Старый Амбо возводит глаза к потолку, протяжно вздыхает.
– Ты в кого такая упрямая?
– В тебя.
– Кхэх, ладно. Значит, так. Двадцать лет назад, в самый снежный день в году – не знаю почему, но второго февраля в Берде выпадает столько снега, что тропинку до калитки полдня очищаешь, а к вечеру, отснежив, ударяет такой мороз, что приходится всю ночь подкидывать в печку дрова – иначе окоченеешь… так, о чем это я? – потеряв нить мысли, старый Амбо растерянно умолкает.
– Двадцать лет назад… – подсказывает ему шепотом Епиме.
Он поспешно подхватывает:
– …второго февраля родилась ты. Но радость и горе везде под руку ходят: не успели мы обрадоваться твоему рождению, как твоя мать, решив, что уже достаточно пожила, превратилась в ангела и улетела на небо.
– В ангела с крыльями?! – спрашивает-уточняет Епиме.
– А? Ну да, с крыльями. И бабушка Сиран вырастила тебя сама. В детстве ты много болела, ох, как же много ты болела! От малейшего сквозняка сляжешь – и маешься высокой температурой и кашлем неделю, а то и две.
Старый Амбо морщится – то ли от воспоминаний, то ли боль в ноге дает о себе знать.
– Нам разное говорили: что ты слабенькая, не выкарабкаешься. Что надо отдать тебя в специальный интернат, где живут такие, как ты, дети. Но мы с твоей бабушкой уперлись…
– Потому что упрямые, как я?
– Потому что упрямые, как ты. Никому тебя не отдали, оставили себе. И ты понемногу выправилась, научилась говорить и даже читать-писать. Восемь лет в школе проучилась. А теперь совсем стала большая, в больнице помогаешь. Вообще не представляю, как бы они обходились без твоей помощи!
Епиме ложится рядом с дедом, кладет голову ему на плечо. Тот целует ее в пушистые волосы – у Ваана были такие же: легкие, почти невесомые, совсем не армянские. Сиран сохранила на память его младенческие локоны, думала – подрастет, мастью темнее станут. Волосы у Ваана с возрастом стали гуще, но редчайшего золотистого оттенка не растеряли. В любой толпе детишек различишь без труда – сияет, словно солнце. Он был единственным и долгожданным ребенком, счастьем и отдохновением души.

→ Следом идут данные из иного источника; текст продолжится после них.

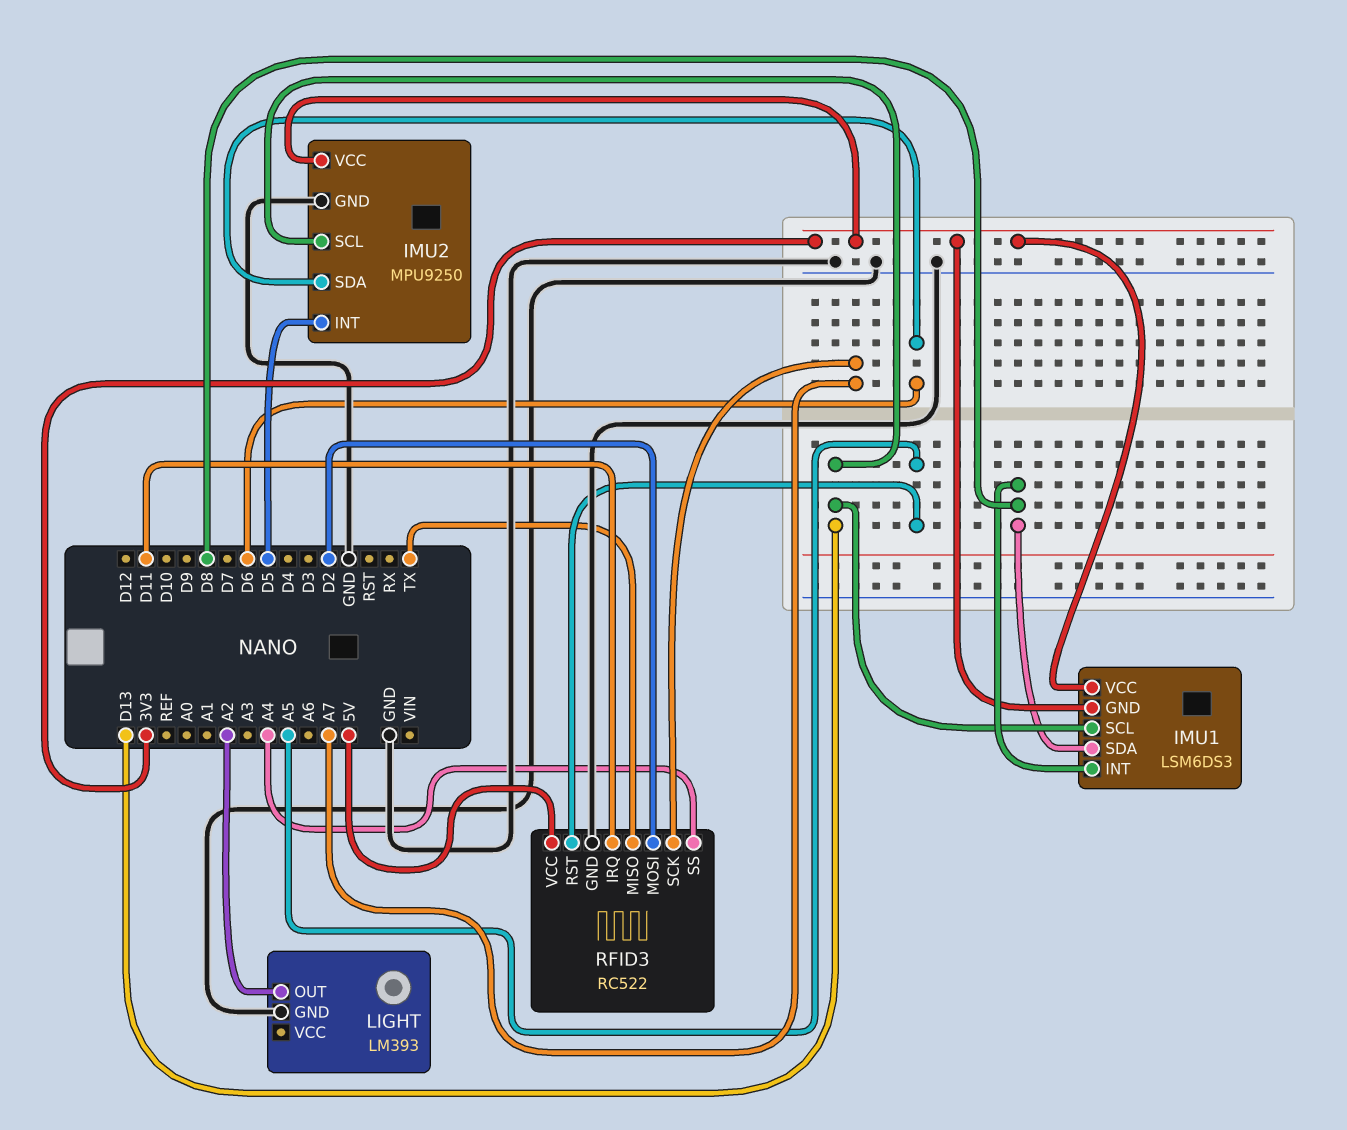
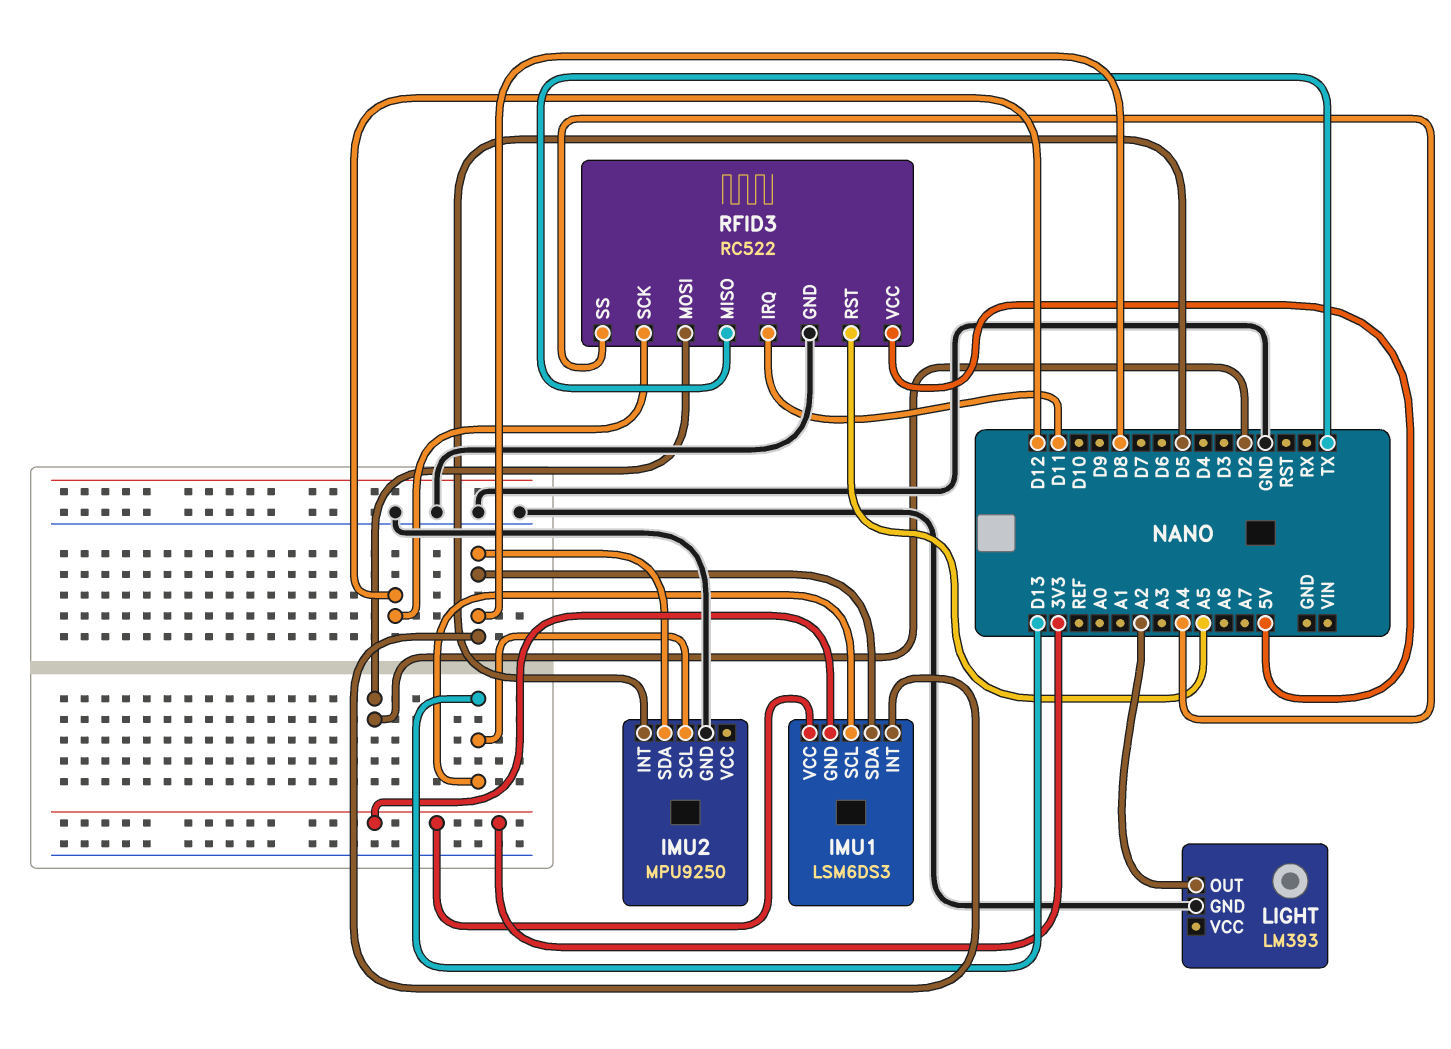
IMU2 pin SDA: D6 -> D8
IMU2 pin VCC: 3V3 -> none
RFID3 pin SCK: A7 -> D12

Женился рано, сразу после школы – хотел, чтобы мать с отцом успели понянчиться с внуками. Ушел служить в армию. Через месяц случилась война. Попал в окружение, не захотел в плен, взорвал себя гранатой. Невестка умерла при родах. Епиме родилась не такой, как другие дети. Замуж не выйти, род не продолжить. Угас Дидевананц род, угас.
Сиран ушла от него сразу после похорон невестки. Пролежала три дня с сухими глазами, потом встала – и взмолилась: отпусти. Останусь – сойду с ума от горя и тебя с ума сведу. Он ее отпустил.
Живут в разных концах одной улицы. Он – в своем доме. Она с внучкой – в своем.
Епиме по выходным обязательно заглядывает к деду. Приносит обед, что бабушка сварила, ну и полученных от больных гостинцев прихватит. Дед ест бабушкину стряпню, словно одолжение делает.
– Так и не научилась солить, – хмурится, скребя ложкой по дну тарелки.
Передает с внучкой пенсию, до последней копейки. Когда идет мимо дома бывшей жены, головы в ту сторону не поворачивает. Сиран следит за ним из-за шторы, качает головой, молчит.
Дидевананц Амбо лежит, приобняв внучку и зарывшись носом ей в волосы. Жизнь не бесконечна, они с Сиран уйдут – Епиме останется. Тогда за ней присмотрит брат покойной невестки – Алексан. Он мягкий и добрый человек, другому они свою внучку не доверили бы.
Дидевананц Епиме лежит на плече деда и думает о том, что он, наверное, Бог, потому что в мире все так, как он предрекает: если завтра твой день рождения, значит, снега выпадет столько, что полдня провозишься, пока тропинку до калитки расчистишь, а ночью несколько раз к печке встанешь, чтобы дров в огонь подкинуть. А если, например, солнце не греет, а кусается, словно сквозь лупу жжет, значит, вечером будет гроза. И вечером непременно приходит гроза.